=== DOCUMENT EXTRACT ===
------------------------------------------------

The fear about this approach is that the higher financial risk for providers will prompt hospitals and providers to consolidate in an attempt to mitigate risk, share spending and reduce costs.

Studies have shown that consolidation inflates prices, thus potentially offsetting any cost savings from new payment models.  If the ACO model caused consolidation to accelerate, it could even have the unintended effect of higher overall spending.

But Michael Chernew, the HMS Leonard D. Schaeffer Professor of Health Care Policy and a co-author on the study, noted that consolidation was already occurring before the ACO payment model was put in place in 2010 and there is no evidence to suggest that any acceleration in consolidation that occurred after 2010 was because ACOs favor larger, more integrated organizations.

------------------------------------------------

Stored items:
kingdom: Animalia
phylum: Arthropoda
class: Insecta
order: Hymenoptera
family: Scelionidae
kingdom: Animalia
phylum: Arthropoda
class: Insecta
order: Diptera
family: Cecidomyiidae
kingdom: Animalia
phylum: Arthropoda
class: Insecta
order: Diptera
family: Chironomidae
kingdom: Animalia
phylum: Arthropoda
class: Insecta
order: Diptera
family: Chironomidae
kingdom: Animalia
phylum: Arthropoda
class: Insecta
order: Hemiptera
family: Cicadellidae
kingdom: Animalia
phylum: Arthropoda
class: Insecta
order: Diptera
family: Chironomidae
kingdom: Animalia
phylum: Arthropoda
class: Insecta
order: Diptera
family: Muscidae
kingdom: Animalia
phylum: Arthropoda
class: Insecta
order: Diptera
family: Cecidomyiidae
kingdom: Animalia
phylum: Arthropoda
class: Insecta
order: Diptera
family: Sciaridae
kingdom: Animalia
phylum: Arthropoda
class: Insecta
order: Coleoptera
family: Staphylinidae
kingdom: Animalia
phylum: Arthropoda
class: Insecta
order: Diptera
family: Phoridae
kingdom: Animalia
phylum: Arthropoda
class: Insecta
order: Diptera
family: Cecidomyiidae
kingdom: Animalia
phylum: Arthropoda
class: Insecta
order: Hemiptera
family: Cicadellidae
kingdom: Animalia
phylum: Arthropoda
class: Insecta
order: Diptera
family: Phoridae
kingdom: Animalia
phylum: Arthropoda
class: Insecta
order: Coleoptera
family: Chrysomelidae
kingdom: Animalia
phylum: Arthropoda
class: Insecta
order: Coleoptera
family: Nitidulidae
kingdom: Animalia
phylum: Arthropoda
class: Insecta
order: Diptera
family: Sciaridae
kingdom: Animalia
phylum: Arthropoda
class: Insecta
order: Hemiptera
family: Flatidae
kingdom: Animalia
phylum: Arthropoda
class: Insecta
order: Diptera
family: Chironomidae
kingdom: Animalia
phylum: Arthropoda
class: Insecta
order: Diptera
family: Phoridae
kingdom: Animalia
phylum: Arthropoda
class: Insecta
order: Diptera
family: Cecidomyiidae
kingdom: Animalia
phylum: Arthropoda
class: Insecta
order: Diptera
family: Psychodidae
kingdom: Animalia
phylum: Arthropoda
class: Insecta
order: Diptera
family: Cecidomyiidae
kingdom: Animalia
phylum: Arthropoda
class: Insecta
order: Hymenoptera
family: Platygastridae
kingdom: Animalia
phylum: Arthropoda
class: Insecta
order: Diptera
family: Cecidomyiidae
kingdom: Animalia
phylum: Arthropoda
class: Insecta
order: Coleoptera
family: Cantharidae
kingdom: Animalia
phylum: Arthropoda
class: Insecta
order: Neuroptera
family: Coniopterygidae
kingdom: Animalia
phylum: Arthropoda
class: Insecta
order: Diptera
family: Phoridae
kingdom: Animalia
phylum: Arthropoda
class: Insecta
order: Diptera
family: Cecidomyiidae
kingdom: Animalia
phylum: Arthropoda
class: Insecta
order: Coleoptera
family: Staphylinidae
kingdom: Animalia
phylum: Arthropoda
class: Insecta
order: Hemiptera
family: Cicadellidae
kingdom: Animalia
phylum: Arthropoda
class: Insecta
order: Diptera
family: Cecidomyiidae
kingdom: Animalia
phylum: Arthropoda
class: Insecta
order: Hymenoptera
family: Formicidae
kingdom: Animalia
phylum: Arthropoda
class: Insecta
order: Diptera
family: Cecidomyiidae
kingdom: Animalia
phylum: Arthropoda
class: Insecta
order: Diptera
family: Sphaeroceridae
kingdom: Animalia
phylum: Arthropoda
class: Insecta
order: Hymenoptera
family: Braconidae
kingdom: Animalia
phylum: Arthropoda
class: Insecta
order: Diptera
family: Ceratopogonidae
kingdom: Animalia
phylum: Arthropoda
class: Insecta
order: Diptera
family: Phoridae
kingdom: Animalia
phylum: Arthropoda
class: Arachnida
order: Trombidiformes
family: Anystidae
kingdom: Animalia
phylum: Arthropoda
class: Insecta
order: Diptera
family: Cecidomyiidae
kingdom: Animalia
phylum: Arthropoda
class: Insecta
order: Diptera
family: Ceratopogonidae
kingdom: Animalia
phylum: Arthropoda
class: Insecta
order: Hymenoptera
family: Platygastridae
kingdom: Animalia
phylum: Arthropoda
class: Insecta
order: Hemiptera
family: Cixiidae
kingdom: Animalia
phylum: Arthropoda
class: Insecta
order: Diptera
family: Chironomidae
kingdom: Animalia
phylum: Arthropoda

------------------------------------------------

=== REQUIRED ACTION 1 ===
Answer these questions from the passage on health care consolidation:
(a) According to the fear about this approach, what will higher financial risk prompt hospitals and providers to do?
(b) What have studies shown consolidation does to prices?
(c) In what year was the ACO payment model put in place?
=== REQUIRED ACTION 2 ===
Pick up the passage on health care consolidation after its last sentence and keep writing it in the same style.

=== ANSWER SECTION 1 ===
(a) Consolidate, in an attempt to mitigate risk, share spending and reduce costs.
(b) It inflates them.
(c) 2010.

=== ANSWER SECTION 2 ===
The researchers identified markets with high and low ACO activity as of 2014 and then compared changes in provider consolidation from 2008 to 2010 and 2011 to 2013 to see if there were differences between these markets before and after the introduction of ACOs. Those with higher ACO activity did not exhibit greater growth in provider consolidation. Likewise, physicians who entered an ACO contract generally did not exhibit greater consolidation than other physicians in the same geographic market over the study period. The researchers did find evidence of more rapid consolidation among hospitals and specialists, but not in ways that would be expected from efforts by providers to form successful ACOs. These findings, the researchers said, may reflect a defensive reaction to the threat of new payment systems, rather than a strategy to promote success within new payment systems. 

 “Even though the shift to ACO payment models has not seemed to accelerate consolidation in the way many expected, there is still cause for concern about the trend towards less competitive provider markets—and the associated price increases,” said senior author J. Michael McWilliams, the HMS Warren Alpert Associate Professor of Health Care Policy. “In fact, our findings call into question frequent claims by providers that they are consolidating to engage and succeed in new payment models and not to raise prices.”

The research was supported by the Robert Wood Johnson Foundation (Changes in Health Care Financing and Organization grant number 71408), Laura and John Arnold Foundation and National Institute on Aging of the National Institutes of Health (grant number P01 AG032952).